Air box: This was a test I made on these two builds, to see if I could make it. The airboxes is allmost not visible in the finished build so I think I will not do it again. But here is how I did. I painted the airboxes black, if you miss some spots with the CF it will not be that visible. I know there are templates from Scale Motor Sport to use on some kits but I used masking tape. I wasn't too exact though, I taped up one part of the airbox (work with smaller areas if there are curves, flat areas can be covered with larger pieces. I used a pen to mark the bounderies. I then cut the tape at the line and transfered it to the Scale motor sport carbon fibre decal (I used 2 different ones, one on each air box.). Then cut the CF with some extra material around the tape, so that you'll have a bit larger area than you drawed with the pen. Just a few thenths of a mm is enough. Put some Micro Set on the CF and transfer it to the air box. Now soak it in Micro Sol and get it into place with a soft brush. Use your hair dryer to "heat" it on to the air box. Most CF-decals works as shrink wrap. When heated they sort of wrap around the part to be covered. Just add more Micro Sol and heat it again to get rid of the material over flow. It works wonders.
The air box job was a bit out of my league, it has a lot of minor flaws that is not visible in the pictures. But the good part is that the technique is usable on every part that needs CF-treatment! On this kit I used it on the rear sprocket cover and the muffler bracket (wich is not yet photographed) but on newer kits like the RC211V or the M1 there is A LOT of parts that can use CF and raise the standards of the build. SMS sells templates for the inside of the cowlings to a few bikes, could be worth trying...

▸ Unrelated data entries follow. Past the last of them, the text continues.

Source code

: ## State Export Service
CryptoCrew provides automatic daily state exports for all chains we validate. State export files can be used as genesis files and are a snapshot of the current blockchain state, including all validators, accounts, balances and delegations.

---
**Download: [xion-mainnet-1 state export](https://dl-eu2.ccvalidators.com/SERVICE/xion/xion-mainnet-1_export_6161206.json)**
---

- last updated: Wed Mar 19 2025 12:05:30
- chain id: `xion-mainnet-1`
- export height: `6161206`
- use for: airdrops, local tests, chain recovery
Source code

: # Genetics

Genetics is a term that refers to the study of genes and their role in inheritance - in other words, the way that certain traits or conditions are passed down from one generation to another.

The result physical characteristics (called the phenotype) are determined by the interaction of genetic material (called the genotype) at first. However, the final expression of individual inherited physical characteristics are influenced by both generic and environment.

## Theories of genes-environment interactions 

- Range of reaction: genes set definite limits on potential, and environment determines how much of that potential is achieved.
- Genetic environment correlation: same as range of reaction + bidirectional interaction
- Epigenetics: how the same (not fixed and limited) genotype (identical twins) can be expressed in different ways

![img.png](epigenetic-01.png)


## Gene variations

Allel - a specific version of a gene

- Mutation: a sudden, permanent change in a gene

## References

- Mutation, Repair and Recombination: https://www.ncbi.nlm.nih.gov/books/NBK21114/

One more thing, don't go by the scale when buying CF-decal! I use 1/20 or 1/24 scale CF for my bikes, the 1/12 scale ones are way out of scale
The "mesh"-technique works like this and can be used on smaller parts and as SeaBee mentioned I've used it on the rear mud guard. Paint the part black. Get yourself a piece of acrylic mesh, the type that comes with a lot of model kits to recreate the air intake mesh on bikes or the grill mesh on cars. Wrap the mesh around the part and hold it tight on the back. It takes some work to get that firm grip so that the mesh covers the whole part. Use some grey paint, I use Tamiya XF-56 metallic grey, and spray it through an airbrush at low air preassure. Just mist it over the mesh, and just pass the part a few times. Put the airbrush aside and gently remove the mesh. The paint has dried a bit but be careful not to move the mesh around as it will destroy the pattern. When the gray has set, use Smoke paint to cover the part and give it some shine.
These are a few tricks I've picked up along the way, and that's the great thing, you never stop learning. I have learned all I know about scale modelling from forums like this and it's so fun to see how others have done and try it out myself. Best thing about putting effort into detailing a kit is it takes the viewers eyes off my crappy paint jobs ;-)
The tips section on my website is supposed to show all of these things but I lost the english files in a computer crash and I'm trying to re-install them now. You can also find a few reference pics there of different bikes, look at http://www.onetwelvth.com/tips/allmant/index.htm and choose reference pics to the left.
It became a long post and there are certainly a LOT more out there, rest of the guys sit on loads of great ideas as well. So start up with anything you could pick up from this post and be back with new pictures. I'd be glad to try to answer the questions you pick up along the way.